Aleksandr Levchenko, head of procurement and logistics at packaging producer RETAL, explains how maintaining transparency with suppliers and customers continues to be a crucial element in mitigating the impact of the fluctuating price of resin. “There are enough challenges when everything is running smoothly, so when crisis after crisis happens, it is time for us to really pull together. But it is not a time to panic.

"We make commitments to our customers and we must honor them; we have to be flexible about buying cargo in bulk and be able to communicate with real-time data to know what we have, what we’re getting, and when we’re getting it.” 


All in the same boat 

Flexibility is key when stability is not on offer.
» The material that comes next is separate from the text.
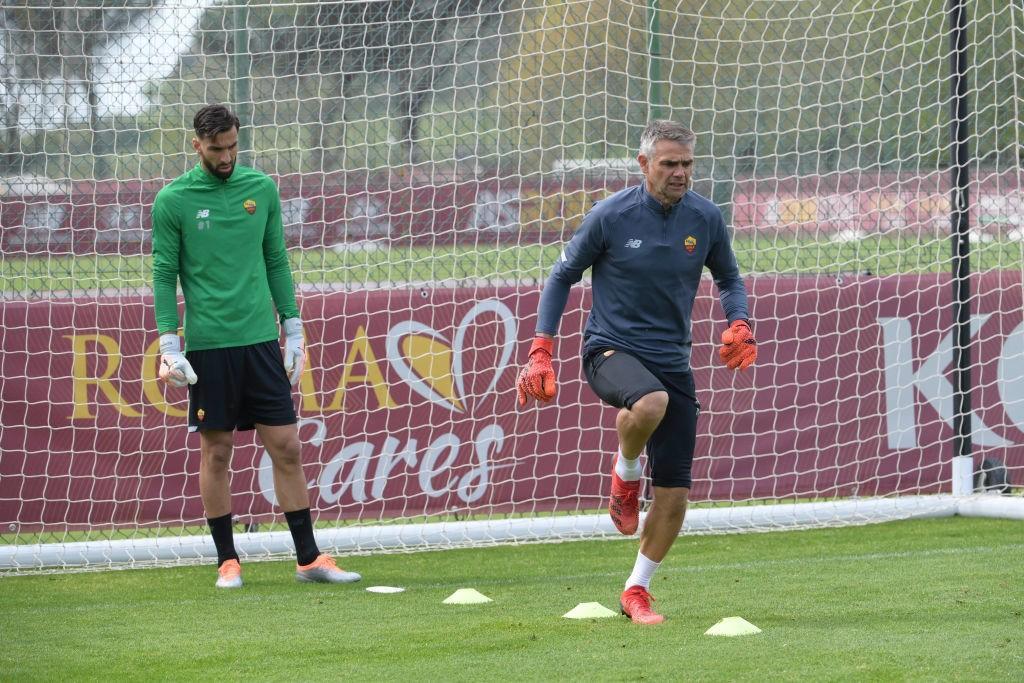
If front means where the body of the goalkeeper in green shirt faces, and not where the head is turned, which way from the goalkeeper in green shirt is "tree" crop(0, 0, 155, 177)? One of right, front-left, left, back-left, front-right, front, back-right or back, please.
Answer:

Levchenko notes that logistics costs can be higher and safety stocks must be carefully managed. “All our competitors have the same circumstances to work with. Indexes do not reflect the whole situation as they include different grades of resin for different applications, whereas we are concerned with PET.” 

Justina Volcek, product development specialist at PET resin and polyol producer NEO GROUP, agrees that while the indexes may differ from reality, this brings with it opportunities to circumvent issues - when handled carefully. “Price and availability of raw materials are the problem, it’s not just one or the other. PET production is continuous, 24/7, 365 days a year, so we can’t just stop it even if we wanted to, and it’s the same for our customers, as it can take up to two months to restart production with all the necessary cleanings. 
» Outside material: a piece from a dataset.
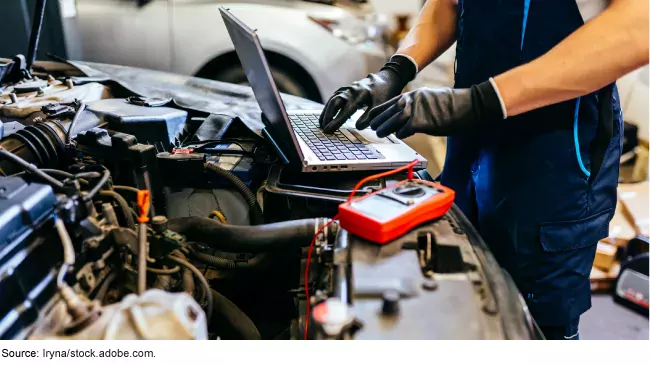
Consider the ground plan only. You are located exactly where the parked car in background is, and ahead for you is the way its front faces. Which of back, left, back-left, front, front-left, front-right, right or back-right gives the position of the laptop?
front-right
“Maintaining a supply of raw materials is paramount and it’s up to us to keep that flow through continuous monitoring of the market, seeing where containers are available, and being prepared to act quickly and decisively.” 
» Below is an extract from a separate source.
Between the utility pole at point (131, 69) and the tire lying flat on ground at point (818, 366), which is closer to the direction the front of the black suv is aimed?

With NEO GROUP and RETAL sister companies at RETAL Industries, the teams can communicate in a quick, clear, and easy manner – a valuable commodity in difficult times. Levchenko says, “Our vertical integration is a huge advantage in terms of security of supply because we have an extra layer of openness.

"We’re like family; you might not always like what they say, but they have your best interests at heart. The fluctuating pricing and availability issues we’ve seen in recent months are now showing positive signs as each of the force majeures recede, so now we’re focusing on accurate forecasting.” 

‘Accurate forecasting’ has certainly taken on a new meaning now that all industries are accurately aware that anything can happen. Buying on spot base or on short lead times are not practical solutions for unforeseen complications as everyone is trying to do the same thing. The only way to maintain the least fluctuation possible in terms of supply is to accurately share real-time data, and to create - and honor - contracts that have been carefully designed to meet demand, with allowances for straight-talking when everyone is in the same run-aground boat and keen to get sailing again.